### What is being asked
Give every line of the records again, swapping each "Details" for "More info" and leaving everything else unchanged.

### Data in this exercise

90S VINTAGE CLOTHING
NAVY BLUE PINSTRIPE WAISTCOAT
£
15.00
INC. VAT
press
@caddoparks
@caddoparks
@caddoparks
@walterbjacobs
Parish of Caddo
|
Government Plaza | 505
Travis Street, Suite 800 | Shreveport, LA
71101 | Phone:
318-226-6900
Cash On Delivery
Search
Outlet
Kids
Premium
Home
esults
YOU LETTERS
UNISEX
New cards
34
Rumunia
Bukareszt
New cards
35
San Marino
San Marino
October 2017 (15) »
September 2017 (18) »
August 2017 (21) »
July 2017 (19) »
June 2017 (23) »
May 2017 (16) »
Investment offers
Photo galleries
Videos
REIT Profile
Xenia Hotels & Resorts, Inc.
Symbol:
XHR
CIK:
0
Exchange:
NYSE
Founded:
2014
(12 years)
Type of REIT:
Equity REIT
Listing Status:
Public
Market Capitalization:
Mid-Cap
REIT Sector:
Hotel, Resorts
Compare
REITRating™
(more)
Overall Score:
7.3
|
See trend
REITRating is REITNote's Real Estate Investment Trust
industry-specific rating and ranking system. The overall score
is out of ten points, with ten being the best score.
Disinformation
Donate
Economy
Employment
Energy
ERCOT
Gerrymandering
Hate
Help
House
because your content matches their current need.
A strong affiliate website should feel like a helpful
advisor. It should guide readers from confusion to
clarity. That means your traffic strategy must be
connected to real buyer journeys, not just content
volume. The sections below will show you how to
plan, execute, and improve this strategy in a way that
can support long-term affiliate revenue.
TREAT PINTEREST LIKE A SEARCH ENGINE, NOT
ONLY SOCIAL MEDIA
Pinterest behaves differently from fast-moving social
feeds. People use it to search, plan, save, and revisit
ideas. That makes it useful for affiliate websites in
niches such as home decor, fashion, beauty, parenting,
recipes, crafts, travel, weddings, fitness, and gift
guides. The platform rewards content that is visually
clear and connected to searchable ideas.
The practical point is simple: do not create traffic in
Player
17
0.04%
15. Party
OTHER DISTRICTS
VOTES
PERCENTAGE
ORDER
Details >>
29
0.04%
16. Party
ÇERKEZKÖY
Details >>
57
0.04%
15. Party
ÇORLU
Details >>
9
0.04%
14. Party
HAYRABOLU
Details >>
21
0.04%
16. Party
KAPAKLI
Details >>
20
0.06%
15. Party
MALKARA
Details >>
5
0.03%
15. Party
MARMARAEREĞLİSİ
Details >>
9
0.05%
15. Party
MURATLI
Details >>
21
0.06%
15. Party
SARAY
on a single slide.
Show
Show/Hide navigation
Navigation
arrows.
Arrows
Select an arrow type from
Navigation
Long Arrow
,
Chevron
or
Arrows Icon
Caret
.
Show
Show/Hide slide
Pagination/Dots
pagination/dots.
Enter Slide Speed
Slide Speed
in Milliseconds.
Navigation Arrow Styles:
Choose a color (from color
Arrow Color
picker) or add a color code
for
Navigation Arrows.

### Response area
90S VINTAGE CLOTHING
NAVY BLUE PINSTRIPE WAISTCOAT
£
15.00
INC. VAT
press
@caddoparks
@caddoparks
@caddoparks
@walterbjacobs
Parish of Caddo
|
Government Plaza | 505
Travis Street, Suite 800 | Shreveport, LA
71101 | Phone:
318-226-6900
Cash On Delivery
Search
Outlet
Kids
Premium
Home
esults
YOU LETTERS
UNISEX
New cards
34
Rumunia
Bukareszt
New cards
35
San Marino
San Marino
October 2017 (15) »
September 2017 (18) »
August 2017 (21) »
July 2017 (19) »
June 2017 (23) »
May 2017 (16) »
Investment offers
Photo galleries
Videos
REIT Profile
Xenia Hotels & Resorts, Inc.
Symbol:
XHR
CIK:
0
Exchange:
NYSE
Founded:
2014
(12 years)
Type of REIT:
Equity REIT
Listing Status:
Public
Market Capitalization:
Mid-Cap
REIT Sector:
Hotel, Resorts
Compare
REITRating™
(more)
Overall Score:
7.3
|
See trend
REITRating is REITNote's Real Estate Investment Trust
industry-specific rating and ranking system. The overall score
is out of ten points, with ten being the best score.
Disinformation
Donate
Economy
Employment
Energy
ERCOT
Gerrymandering
Hate
Help
House
because your content matches their current need.
A strong affiliate website should feel like a helpful
advisor. It should guide readers from confusion to
clarity. That means your traffic strategy must be
connected to real buyer journeys, not just content
volume. The sections below will show you how to
plan, execute, and improve this strategy in a way that
can support long-term affiliate revenue.
TREAT PINTEREST LIKE A SEARCH ENGINE, NOT
ONLY SOCIAL MEDIA
Pinterest behaves differently from fast-moving social
feeds. People use it to search, plan, save, and revisit
ideas. That makes it useful for affiliate websites in
niches such as home decor, fashion, beauty, parenting,
recipes, crafts, travel, weddings, fitness, and gift
guides. The platform rewards content that is visually
clear and connected to searchable ideas.
The practical point is simple: do not create traffic in
Player
17
0.04%
15. Party
OTHER DISTRICTS
VOTES
PERCENTAGE
ORDER
More info >>
29
0.04%
16. Party
ÇERKEZKÖY
More info >>
57
0.04%
15. Party
ÇORLU
More info >>
9
0.04%
14. Party
HAYRABOLU
More info >>
21
0.04%
16. Party
KAPAKLI
More info >>
20
0.06%
15. Party
MALKARA
More info >>
5
0.03%
15. Party
MARMARAEREĞLİSİ
More info >>
9
0.05%
15. Party
MURATLI
More info >>
21
0.06%
15. Party
SARAY
on a single slide.
Show
Show/Hide navigation
Navigation
arrows.
Arrows
Select an arrow type from
Navigation
Long Arrow
,
Chevron
or
Arrows Icon
Caret
.
Show
Show/Hide slide
Pagination/Dots
pagination/dots.
Enter Slide Speed
Slide Speed
in Milliseconds.
Navigation Arrow Styles:
Choose a color (from color
Arrow Color
picker) or add a color code
for
Navigation Arrows.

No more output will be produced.